DATA FOR THIS EXERCISE.

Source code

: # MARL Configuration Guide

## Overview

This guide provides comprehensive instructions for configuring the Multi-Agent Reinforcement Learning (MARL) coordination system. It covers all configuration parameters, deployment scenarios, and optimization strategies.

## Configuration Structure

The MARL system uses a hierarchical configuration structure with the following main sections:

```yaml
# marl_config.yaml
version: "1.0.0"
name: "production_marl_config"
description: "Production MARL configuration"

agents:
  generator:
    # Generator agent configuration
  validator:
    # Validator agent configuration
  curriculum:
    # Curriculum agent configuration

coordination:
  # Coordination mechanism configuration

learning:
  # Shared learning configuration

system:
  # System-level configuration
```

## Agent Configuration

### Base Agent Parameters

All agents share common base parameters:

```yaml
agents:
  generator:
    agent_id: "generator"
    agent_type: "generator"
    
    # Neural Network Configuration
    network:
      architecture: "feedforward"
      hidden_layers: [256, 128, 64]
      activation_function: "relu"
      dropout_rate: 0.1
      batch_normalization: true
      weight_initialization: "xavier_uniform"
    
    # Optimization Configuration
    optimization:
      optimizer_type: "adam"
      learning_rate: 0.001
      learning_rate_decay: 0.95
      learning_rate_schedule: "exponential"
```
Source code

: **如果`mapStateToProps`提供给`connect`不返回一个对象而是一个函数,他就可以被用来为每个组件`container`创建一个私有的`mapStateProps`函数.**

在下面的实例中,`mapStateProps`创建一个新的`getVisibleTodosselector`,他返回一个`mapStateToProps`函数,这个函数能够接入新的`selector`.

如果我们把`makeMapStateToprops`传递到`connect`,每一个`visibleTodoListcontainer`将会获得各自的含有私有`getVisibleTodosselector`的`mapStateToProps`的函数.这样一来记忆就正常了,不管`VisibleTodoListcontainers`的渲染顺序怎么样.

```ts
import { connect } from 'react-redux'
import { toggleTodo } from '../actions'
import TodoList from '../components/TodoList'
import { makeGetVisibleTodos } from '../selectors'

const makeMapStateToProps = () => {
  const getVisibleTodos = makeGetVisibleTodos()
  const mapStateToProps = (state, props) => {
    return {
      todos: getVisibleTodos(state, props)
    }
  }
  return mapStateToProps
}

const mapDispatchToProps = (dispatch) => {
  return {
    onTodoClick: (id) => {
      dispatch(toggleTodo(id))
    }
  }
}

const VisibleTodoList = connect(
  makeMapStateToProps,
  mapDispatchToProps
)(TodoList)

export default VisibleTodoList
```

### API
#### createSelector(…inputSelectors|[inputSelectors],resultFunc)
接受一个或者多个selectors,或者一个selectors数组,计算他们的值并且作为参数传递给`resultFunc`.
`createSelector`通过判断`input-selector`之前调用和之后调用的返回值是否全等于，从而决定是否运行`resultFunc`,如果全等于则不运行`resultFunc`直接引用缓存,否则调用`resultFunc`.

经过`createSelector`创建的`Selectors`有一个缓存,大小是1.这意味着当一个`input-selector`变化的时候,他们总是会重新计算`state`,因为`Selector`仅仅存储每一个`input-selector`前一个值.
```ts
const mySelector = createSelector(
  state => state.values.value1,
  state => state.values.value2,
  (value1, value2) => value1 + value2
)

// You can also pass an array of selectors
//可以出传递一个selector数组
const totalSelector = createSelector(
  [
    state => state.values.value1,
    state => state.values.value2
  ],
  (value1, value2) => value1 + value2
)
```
==
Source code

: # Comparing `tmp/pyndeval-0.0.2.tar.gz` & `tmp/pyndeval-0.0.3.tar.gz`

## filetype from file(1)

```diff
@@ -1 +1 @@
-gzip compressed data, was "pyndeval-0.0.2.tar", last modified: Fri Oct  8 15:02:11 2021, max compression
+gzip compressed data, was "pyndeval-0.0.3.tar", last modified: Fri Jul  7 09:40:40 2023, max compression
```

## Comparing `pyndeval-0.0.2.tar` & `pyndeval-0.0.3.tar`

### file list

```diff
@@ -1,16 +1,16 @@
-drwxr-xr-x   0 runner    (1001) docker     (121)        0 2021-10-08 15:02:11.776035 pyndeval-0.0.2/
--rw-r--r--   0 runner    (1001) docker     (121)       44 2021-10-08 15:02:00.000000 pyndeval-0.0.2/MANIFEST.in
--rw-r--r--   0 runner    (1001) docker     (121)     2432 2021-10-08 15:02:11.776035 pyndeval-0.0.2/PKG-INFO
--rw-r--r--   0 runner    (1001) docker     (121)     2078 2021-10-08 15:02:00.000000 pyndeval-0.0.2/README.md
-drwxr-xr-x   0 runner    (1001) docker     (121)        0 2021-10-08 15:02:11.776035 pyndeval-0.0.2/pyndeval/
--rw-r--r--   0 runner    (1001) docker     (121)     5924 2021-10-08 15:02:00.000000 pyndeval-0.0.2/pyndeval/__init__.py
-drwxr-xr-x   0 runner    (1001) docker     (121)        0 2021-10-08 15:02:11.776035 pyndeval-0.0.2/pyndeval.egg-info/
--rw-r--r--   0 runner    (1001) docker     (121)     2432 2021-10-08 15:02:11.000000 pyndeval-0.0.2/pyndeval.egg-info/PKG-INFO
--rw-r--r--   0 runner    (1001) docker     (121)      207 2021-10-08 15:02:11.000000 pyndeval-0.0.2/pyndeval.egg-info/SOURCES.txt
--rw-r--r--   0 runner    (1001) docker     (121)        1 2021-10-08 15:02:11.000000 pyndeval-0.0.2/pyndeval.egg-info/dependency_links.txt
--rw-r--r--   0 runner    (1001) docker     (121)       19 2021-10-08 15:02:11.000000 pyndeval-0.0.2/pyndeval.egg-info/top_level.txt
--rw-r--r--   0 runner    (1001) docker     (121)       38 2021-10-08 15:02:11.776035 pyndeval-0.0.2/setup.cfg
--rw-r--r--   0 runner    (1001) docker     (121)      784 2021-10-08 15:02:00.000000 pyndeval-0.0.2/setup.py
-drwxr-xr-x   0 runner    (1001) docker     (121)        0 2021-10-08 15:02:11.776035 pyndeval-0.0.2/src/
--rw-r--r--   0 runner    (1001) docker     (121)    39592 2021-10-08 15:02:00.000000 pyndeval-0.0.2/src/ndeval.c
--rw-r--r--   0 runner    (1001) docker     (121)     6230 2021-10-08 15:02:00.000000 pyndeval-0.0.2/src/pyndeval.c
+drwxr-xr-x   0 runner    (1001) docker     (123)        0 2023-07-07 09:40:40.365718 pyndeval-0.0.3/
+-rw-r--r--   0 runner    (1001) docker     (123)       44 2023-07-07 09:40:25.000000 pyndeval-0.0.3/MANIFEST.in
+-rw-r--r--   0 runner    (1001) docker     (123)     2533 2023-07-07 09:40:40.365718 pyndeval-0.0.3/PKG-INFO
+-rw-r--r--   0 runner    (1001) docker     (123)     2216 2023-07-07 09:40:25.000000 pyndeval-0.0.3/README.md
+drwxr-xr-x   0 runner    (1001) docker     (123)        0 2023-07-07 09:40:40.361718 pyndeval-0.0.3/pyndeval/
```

ABOUT THIS TASK.
Whenever a line of the entries contains the string "from", copy that line.

RESPONSE TO THE TASK.
import { connect } from 'react-redux'
import { toggleTodo } from '../actions'
import TodoList from '../components/TodoList'
import { makeGetVisibleTodos } from '../selectors'
## filetype from file(1)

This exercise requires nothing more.